THE PROBLEM: Images should not appear in the copy, yet every line of the listing below must be printed exactly.
** Opening SOURCE MATERIAL block **
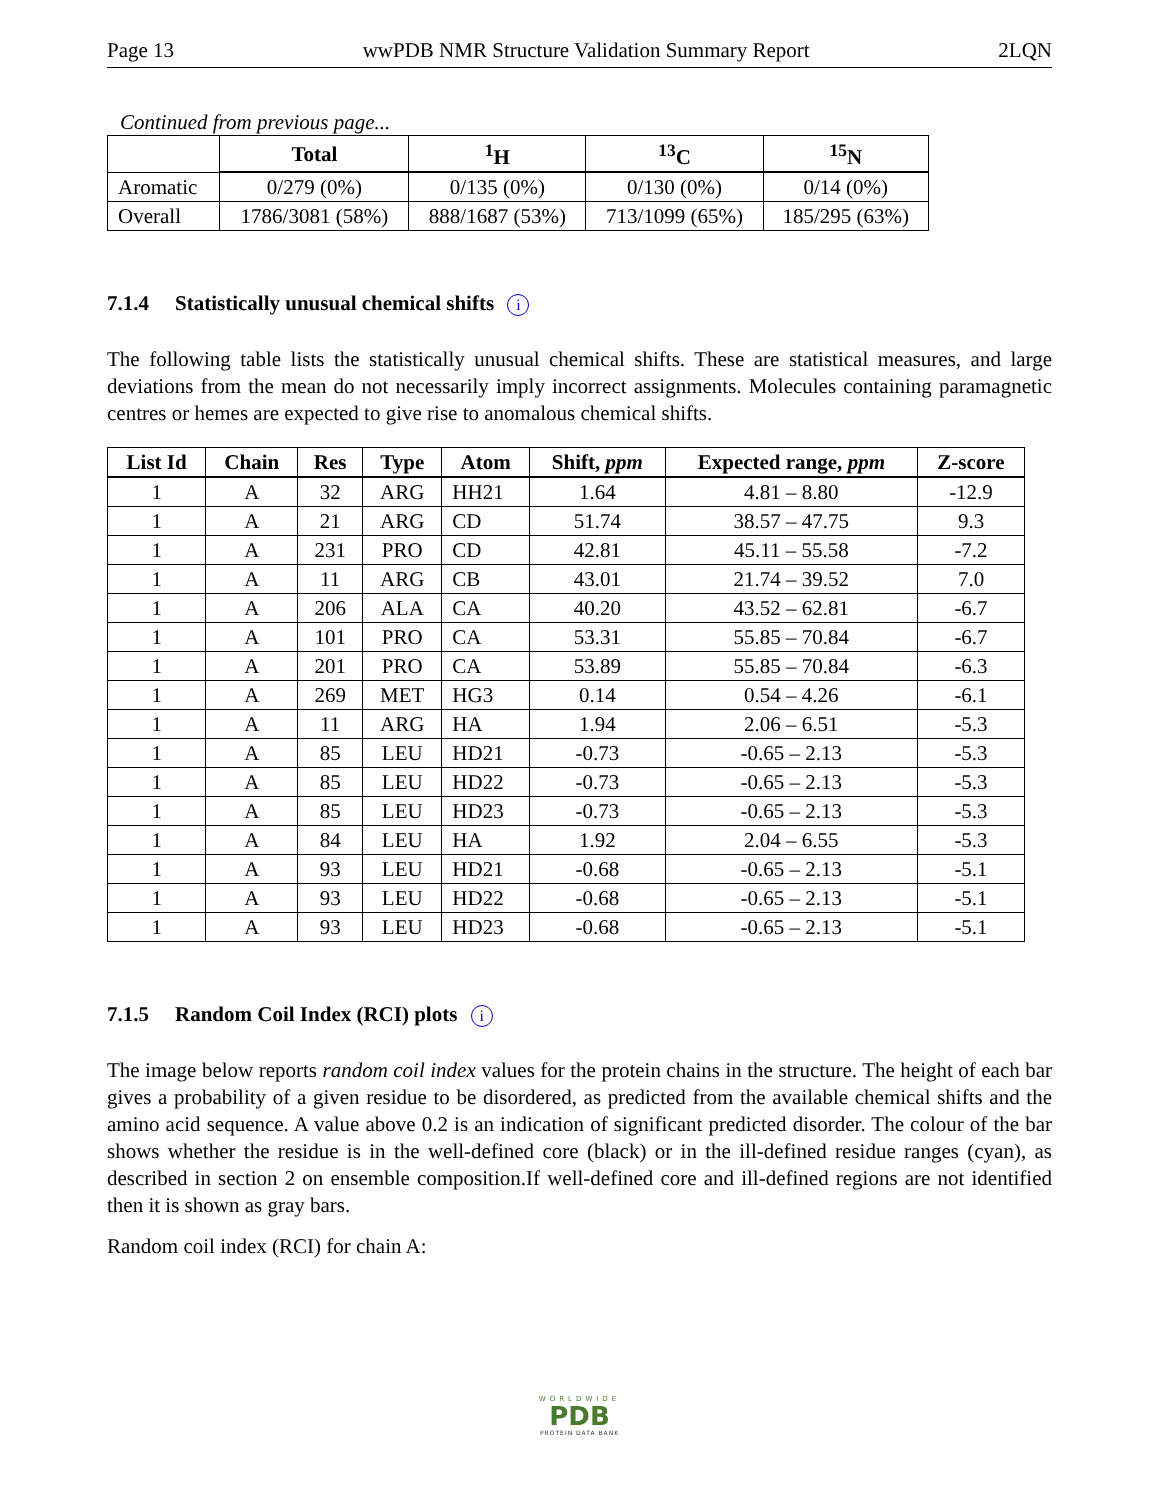Page 13 wwPDB NMR Structure Validation Summary Report 2LQN
Continued from previous page...
| | Total | <sup>1</sup>H | <sup>13</sup>C | <sup>15</sup>N |
| --- | --- | --- | --- | --- |
| Aromatic | 0/279 (0%) | 0/135 (0%) | 0/130 (0%) | 0/14 (0%) |
| Overall | 1786/3081 (58%) | 888/1687 (53%) | 713/1099 (65%) | 185/295 (63%) |
7.1.4 Statistically unusual chemical shifts i
The following table lists the statistically unusual chemical shifts. These are statistical measures, and large deviations from the mean do not necessarily imply incorrect assignments. Molecules containing paramagnetic centres or hemes are expected to give rise to anomalous chemical shifts.
| List Id | Chain | Res | Type | Atom | Shift, ppm | Expected range, ppm | Z-score |
| --- | --- | --- | --- | --- | --- | --- | --- |
| 1 | A | 32 | ARG | HH21 | 1.64 | 4.81 – 8.80 | -12.9 |
| 1 | A | 21 | ARG | CD | 51.74 | 38.57 – 47.75 | 9.3 |
| 1 | A | 231 | PRO | CD | 42.81 | 45.11 – 55.58 | -7.2 |
| 1 | A | 11 | ARG | CB | 43.01 | 21.74 – 39.52 | 7.0 |
| 1 | A | 206 | ALA | CA | 40.20 | 43.52 – 62.81 | -6.7 |
| 1 | A | 101 | PRO | CA | 53.31 | 55.85 – 70.84 | -6.7 |
| 1 | A | 201 | PRO | CA | 53.89 | 55.85 – 70.84 | -6.3 |
| 1 | A | 269 | MET | HG3 | 0.14 | 0.54 – 4.26 | -6.1 |
| 1 | A | 11 | ARG | HA | 1.94 | 2.06 – 6.51 | -5.3 |
| 1 | A | 85 | LEU | HD21 | -0.73 | -0.65 – 2.13 | -5.3 |
| 1 | A | 85 | LEU | HD22 | -0.73 | -0.65 – 2.13 | -5.3 |
| 1 | A | 85 | LEU | HD23 | -0.73 | -0.65 – 2.13 | -5.3 |
| 1 | A | 84 | LEU | HA | 1.92 | 2.04 – 6.55 | -5.3 |
| 1 | A | 93 | LEU | HD21 | -0.68 | -0.65 – 2.13 | -5.1 |
| 1 | A | 93 | LEU | HD22 | -0.68 | -0.65 – 2.13 | -5.1 |
| 1 | A | 93 | LEU | HD23 | -0.68 | -0.65 – 2.13 | -5.1 |
7.1.5 Random Coil Index (RCI) plots i
The image below reports random coil index values for the protein chains in the structure. The height of each bar gives a probability of a given residue to be disordered, as predicted from the available chemical shifts and the amino acid sequence. A value above 0.2 is an indication of significant predicted disorder. The colour of the bar shows whether the residue is in the well-defined core (black) or in the ill-defined residue ranges (cyan), as described in section 2 on ensemble composition.If well-defined core and ill-defined regions are not identified then it is shown as gray bars.
Random coil index (RCI) for chain A:
WORLDWIDE
PDB
PROTEIN DATA BANK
** Closing SOURCE MATERIAL block **
RESPONSE AREA:
Page 13 wwPDB NMR Structure Validation Summary Report 2LQN
Continued from previous page...
| | Total | <sup>1</sup>H | <sup>13</sup>C | <sup>15</sup>N |
| --- | --- | --- | --- | --- |
| Aromatic | 0/279 (0%) | 0/135 (0%) | 0/130 (0%) | 0/14 (0%) |
| Overall | 1786/3081 (58%) | 888/1687 (53%) | 713/1099 (65%) | 185/295 (63%) |
7.1.4 Statistically unusual chemical shifts i
The following table lists the statistically unusual chemical shifts. These are statistical measures, and large deviations from the mean do not necessarily imply incorrect assignments. Molecules containing paramagnetic centres or hemes are expected to give rise to anomalous chemical shifts.
| List Id | Chain | Res | Type | Atom | Shift, ppm | Expected range, ppm | Z-score |
| --- | --- | --- | --- | --- | --- | --- | --- |
| 1 | A | 32 | ARG | HH21 | 1.64 | 4.81 – 8.80 | -12.9 |
| 1 | A | 21 | ARG | CD | 51.74 | 38.57 – 47.75 | 9.3 |
| 1 | A | 231 | PRO | CD | 42.81 | 45.11 – 55.58 | -7.2 |
| 1 | A | 11 | ARG | CB | 43.01 | 21.74 – 39.52 | 7.0 |
| 1 | A | 206 | ALA | CA | 40.20 | 43.52 – 62.81 | -6.7 |
| 1 | A | 101 | PRO | CA | 53.31 | 55.85 – 70.84 | -6.7 |
| 1 | A | 201 | PRO | CA | 53.89 | 55.85 – 70.84 | -6.3 |
| 1 | A | 269 | MET | HG3 | 0.14 | 0.54 – 4.26 | -6.1 |
| 1 | A | 11 | ARG | HA | 1.94 | 2.06 – 6.51 | -5.3 |
| 1 | A | 85 | LEU | HD21 | -0.73 | -0.65 – 2.13 | -5.3 |
| 1 | A | 85 | LEU | HD22 | -0.73 | -0.65 – 2.13 | -5.3 |
| 1 | A | 85 | LEU | HD23 | -0.73 | -0.65 – 2.13 | -5.3 |
| 1 | A | 84 | LEU | HA | 1.92 | 2.04 – 6.55 | -5.3 |
| 1 | A | 93 | LEU | HD21 | -0.68 | -0.65 – 2.13 | -5.1 |
| 1 | A | 93 | LEU | HD22 | -0.68 | -0.65 – 2.13 | -5.1 |
| 1 | A | 93 | LEU | HD23 | -0.68 | -0.65 – 2.13 | -5.1 |
7.1.5 Random Coil Index (RCI) plots i
The image below reports random coil index values for the protein chains in the structure. The height of each bar gives a probability of a given residue to be disordered, as predicted from the available chemical shifts and the amino acid sequence. A value above 0.2 is an indication of significant predicted disorder. The colour of the bar shows whether the residue is in the well-defined core (black) or in the ill-defined residue ranges (cyan), as described in section 2 on ensemble composition.If well-defined core and ill-defined regions are not identified then it is shown as gray bars.
Random coil index (RCI) for chain A:
WORLDWIDE
PDB
PROTEIN DATA BANK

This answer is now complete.